- Problem:
Among the entries below, how many lines have the string "Annæ" in them? Only the number should be given.
==== Listed entries
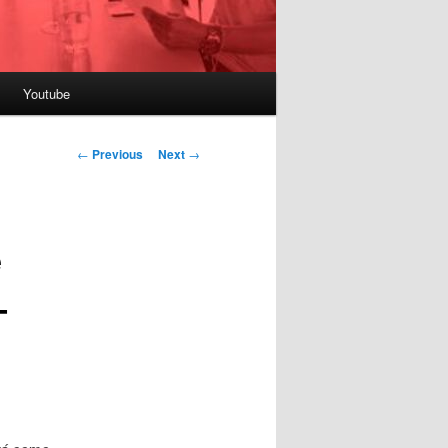
Youtube
Post
←
Previous
Next
→
navigation
e
–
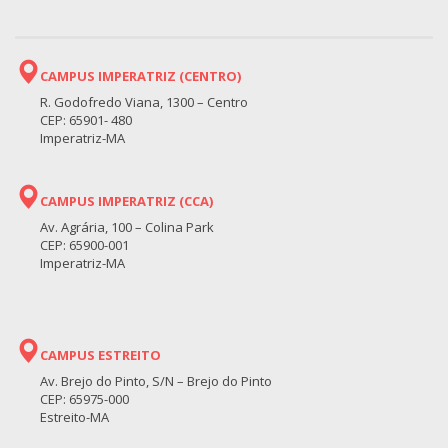
CAMPUS IMPERATRIZ (CENTRO)
R. Godofredo Viana, 1300 – Centro
CEP: 65901- 480
Imperatriz-MA
CAMPUS IMPERATRIZ (CCA)
Av. Agrária, 100 – Colina Park
CEP: 65900-001
Imperatriz-MA
CAMPUS ESTREITO
Av. Brejo do Pinto, S/N – Brejo do Pinto
CEP: 65975-000
Estreito-MA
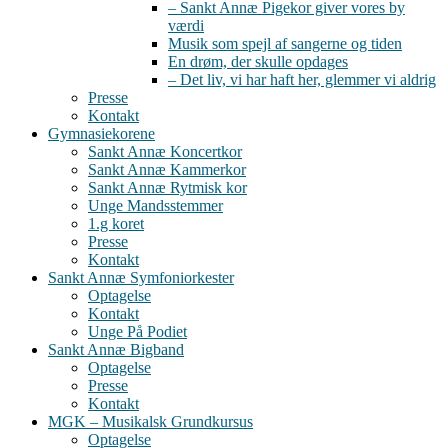
– Sankt Annæ Pigekor giver vores by
værdi
Musik som spejl af sangerne og tiden
En drøm, der skulle opdages
– Det liv, vi har haft her, glemmer vi aldrig
Presse
Kontakt
Gymnasiekorene
Sankt Annæ Koncertkor
Sankt Annæ Kammerkor
Sankt Annæ Rytmisk kor
Unge Mandsstemmer
1.g koret
Presse
Kontakt
Sankt Annæ Symfoniorkester
Optagelse
Kontakt
Unge På Podiet
Sankt Annæ Bigband
Optagelse
Presse
Kontakt
MGK – Musikalsk Grundkursus
Optagelse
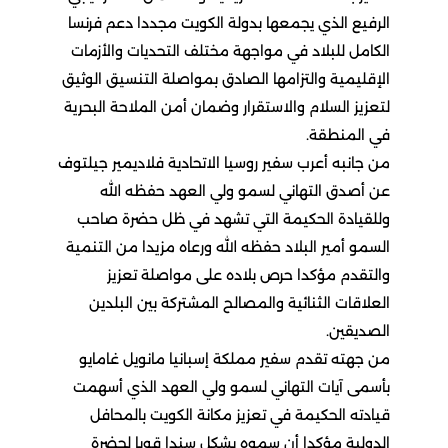
الرفيع الذي يجمعها بدولة الكويت مجددا دعم فرنسا
الكامل للبلاد في مواجهة مختلف التحديات والأزمات
الإقليمية والتزامها الصادق بمواصلة التنسيق الوثيق
لتعزيز السلام والاستقرار وضمان أمن الملاحة البحرية
في المنطقة.
من جانبه أعرب سفير روسيا الاتحادية فلاديمير جيلتوف
عن أصدق التهاني لسمو ولي العهد حفظه الله
وللقيادة الحكيمة التي تشهد في ظل حضرة صاحب
السمو أمير البلاد حفظه الله ورعاه مزيدا من التنمية
والتقدم مؤكدا حرص بلاده على مواصلة تعزيز
العلاقات الثنائية والمصالح المشتركة بين البلدين
الصديقين.
من جهته تقدم سفير مملكة إسبانيا مانويل غامايو
بأسمى آيات التهاني لسمو ولي العهد الذي أسهمت
قيادته الحكيمة في تعزيز مكانة الكويت بالمحافل
الدولية مؤكدا أن سموه يشكل سندا قويا لحضرة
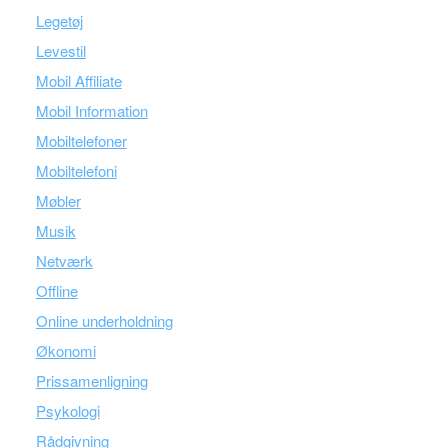
Legetøj
Levestil
Mobil Affiliate
Mobil Information
Mobiltelefoner
Mobiltelefoni
Møbler
Musik
Netværk
Offline
Online underholdning
Økonomi
Prissamenligning
Psykologi
Rådgivning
========
- Completed task:
6